** Liste des tâches **
(a) D'après l'extrait consacré à Antoine Corriveau, dans quelle salle l'artiste se produira-t-il le 11 novembre ?
(b) Reproduisez le passage de l'extrait qui commence aux mots « Cette rentrée montréalaise, qui » et s'arrête après « que de l'instrumentation. », en substituant « spectacles » à « concerts ».

Le 11 novembre, l'auteur-compositeur-interprète Antoine Corriveau foulera les planches du Lion d'or, là même où, il y a quelque huit mois, il mettait au monde certainement l'un des disques les plus pertinents de l'année 2014, le ténébreux et inspiré Les ombres longues.

Cette rentrée montréalaise, qui survient au mitan d'une série de concerts partout au Québec, permettra à l'équipe de musiciens de défendre les 10 pièces folk-rock dans une formule augmentée, tant sur le plan de la mise en scène que de l'instrumentation.

«Ça va être le fun, on a fait pas mal de shows et le spectacle a évolué, raconte Antoine Corriveau au téléphone, harassé par la route. Avec un ingénieur du son, un éclairagiste et sept musiciens, on va pouvoir rendre l'album à sa pleine mesure.»

** Données enregistrées **
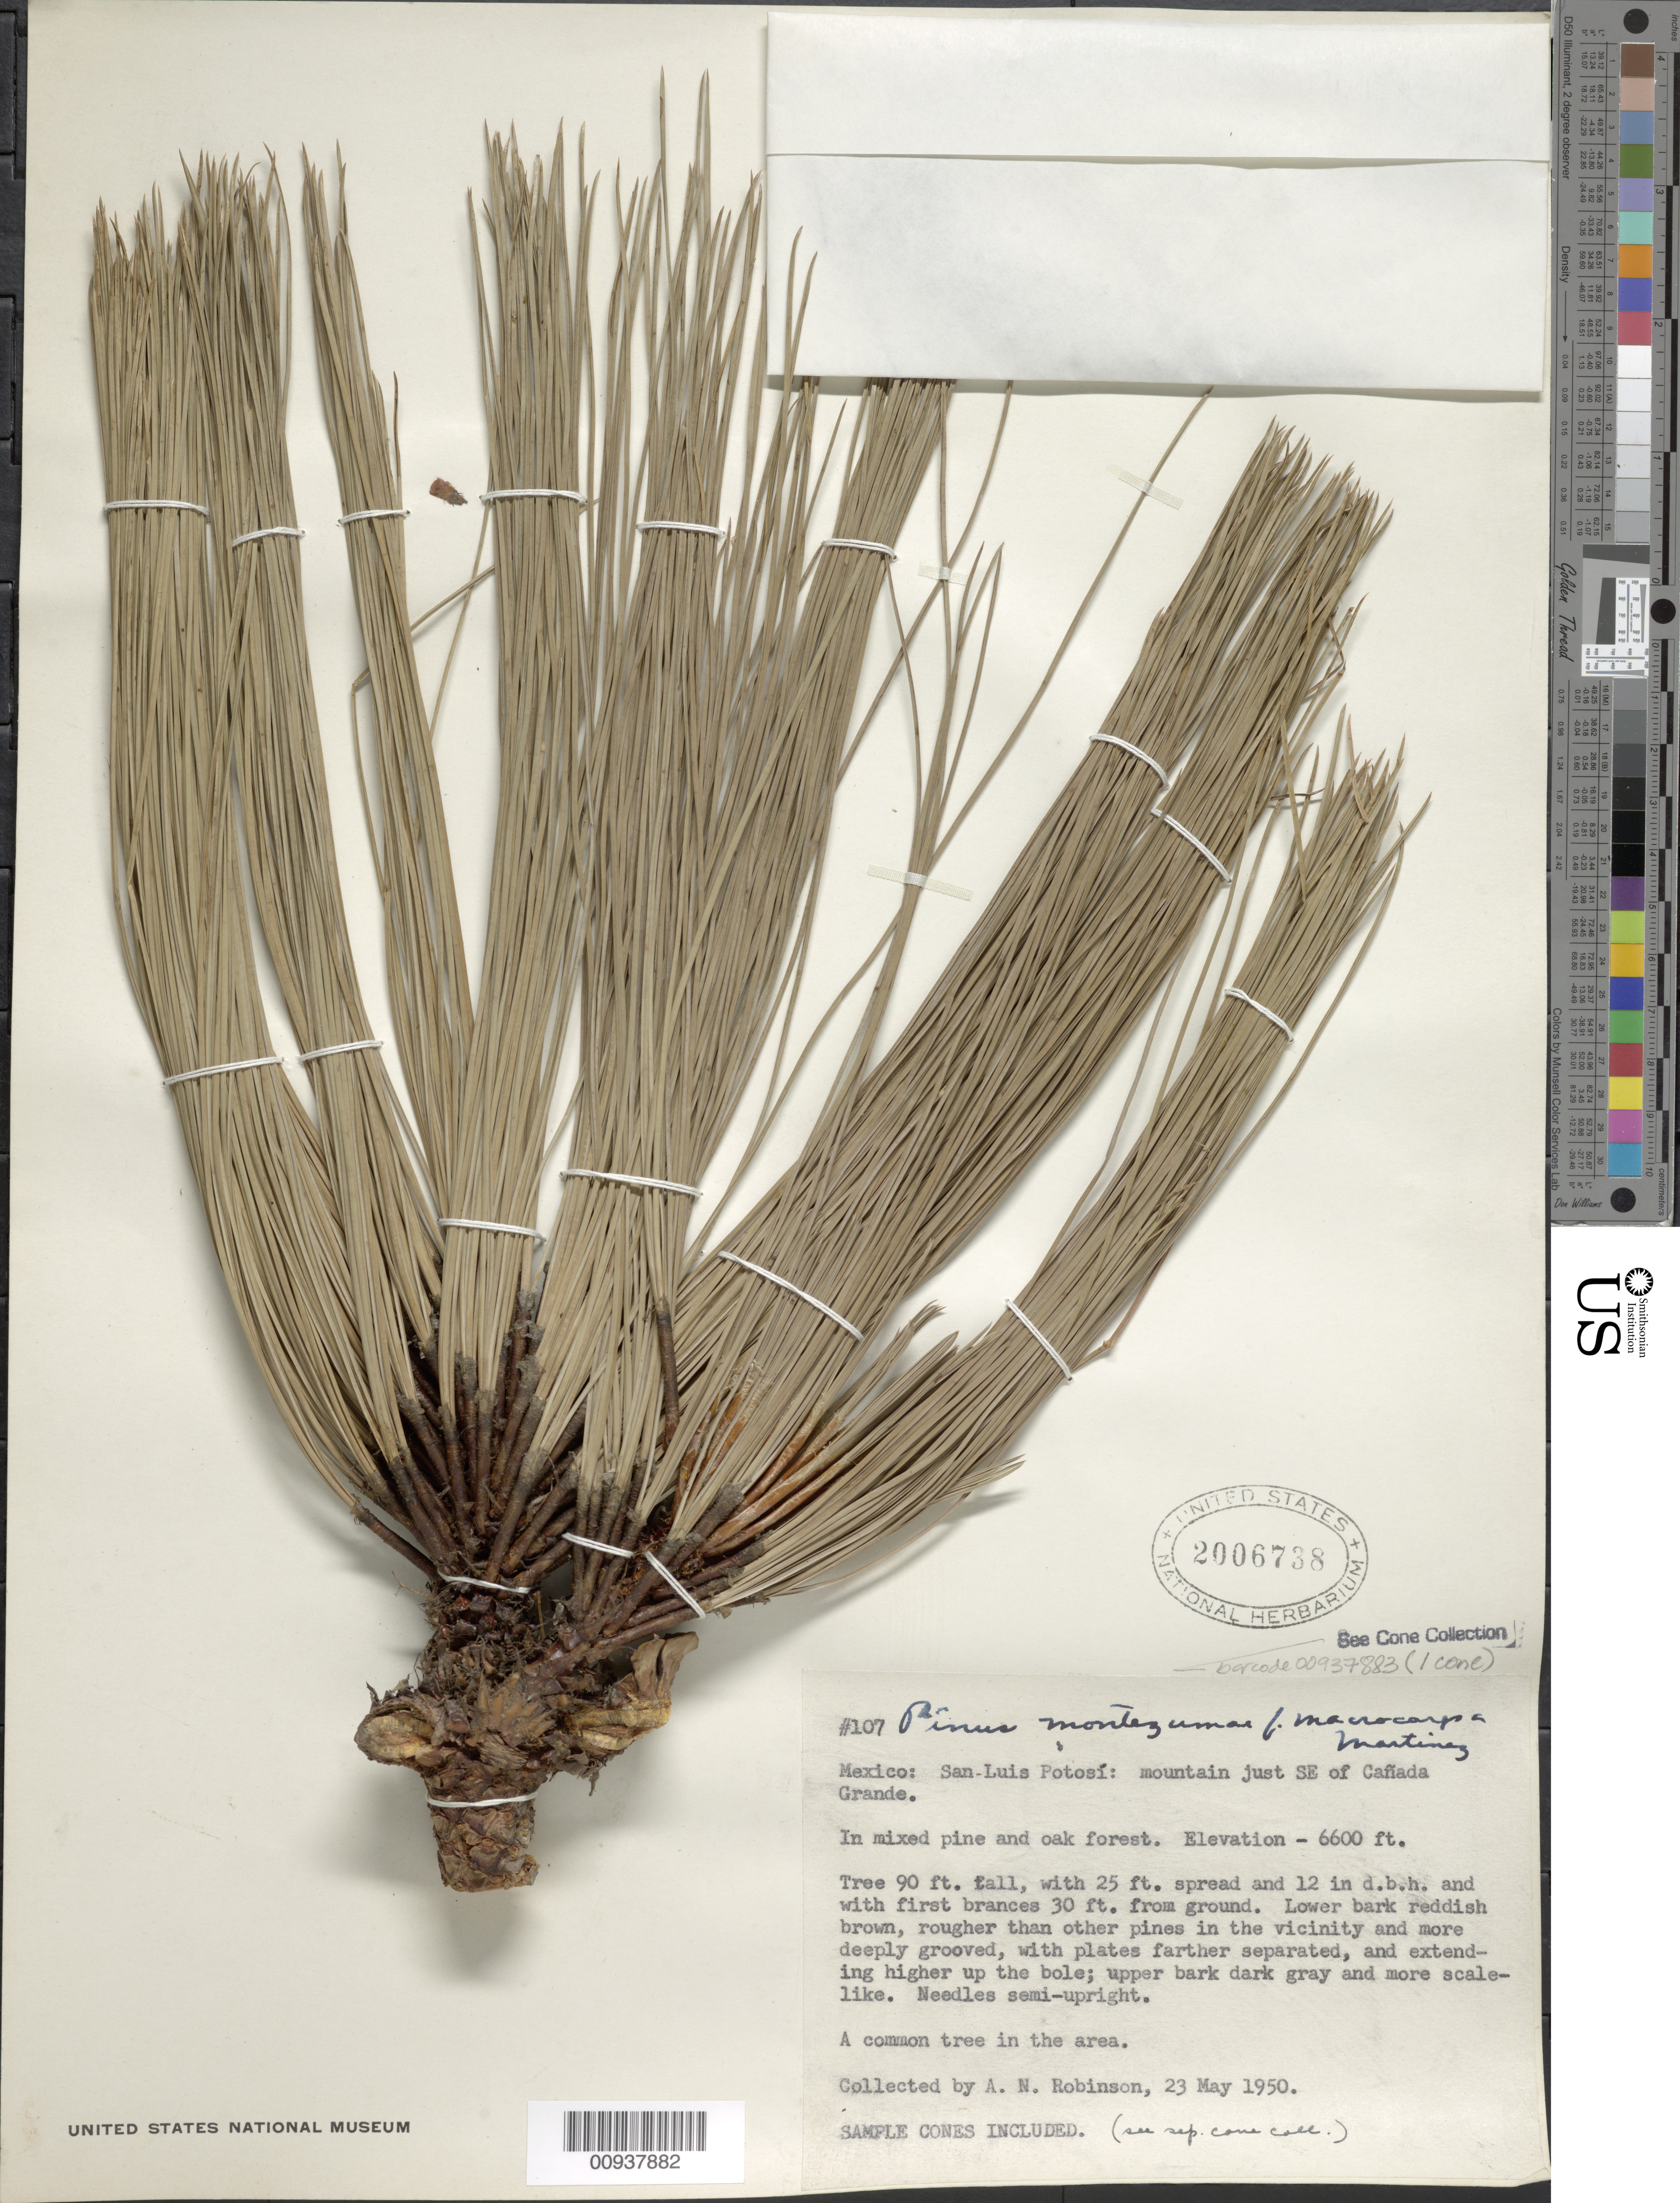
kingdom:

** Résultats des tâches **
(a) Au Lion d'or.

(b)
Cette rentrée montréalaise, qui survient au mitan d'une série de spectacles partout au Québec, permettra à l'équipe de musiciens de défendre les 10 pièces folk-rock dans une formule augmentée, tant sur le plan de la mise en scène que de l'instrumentation.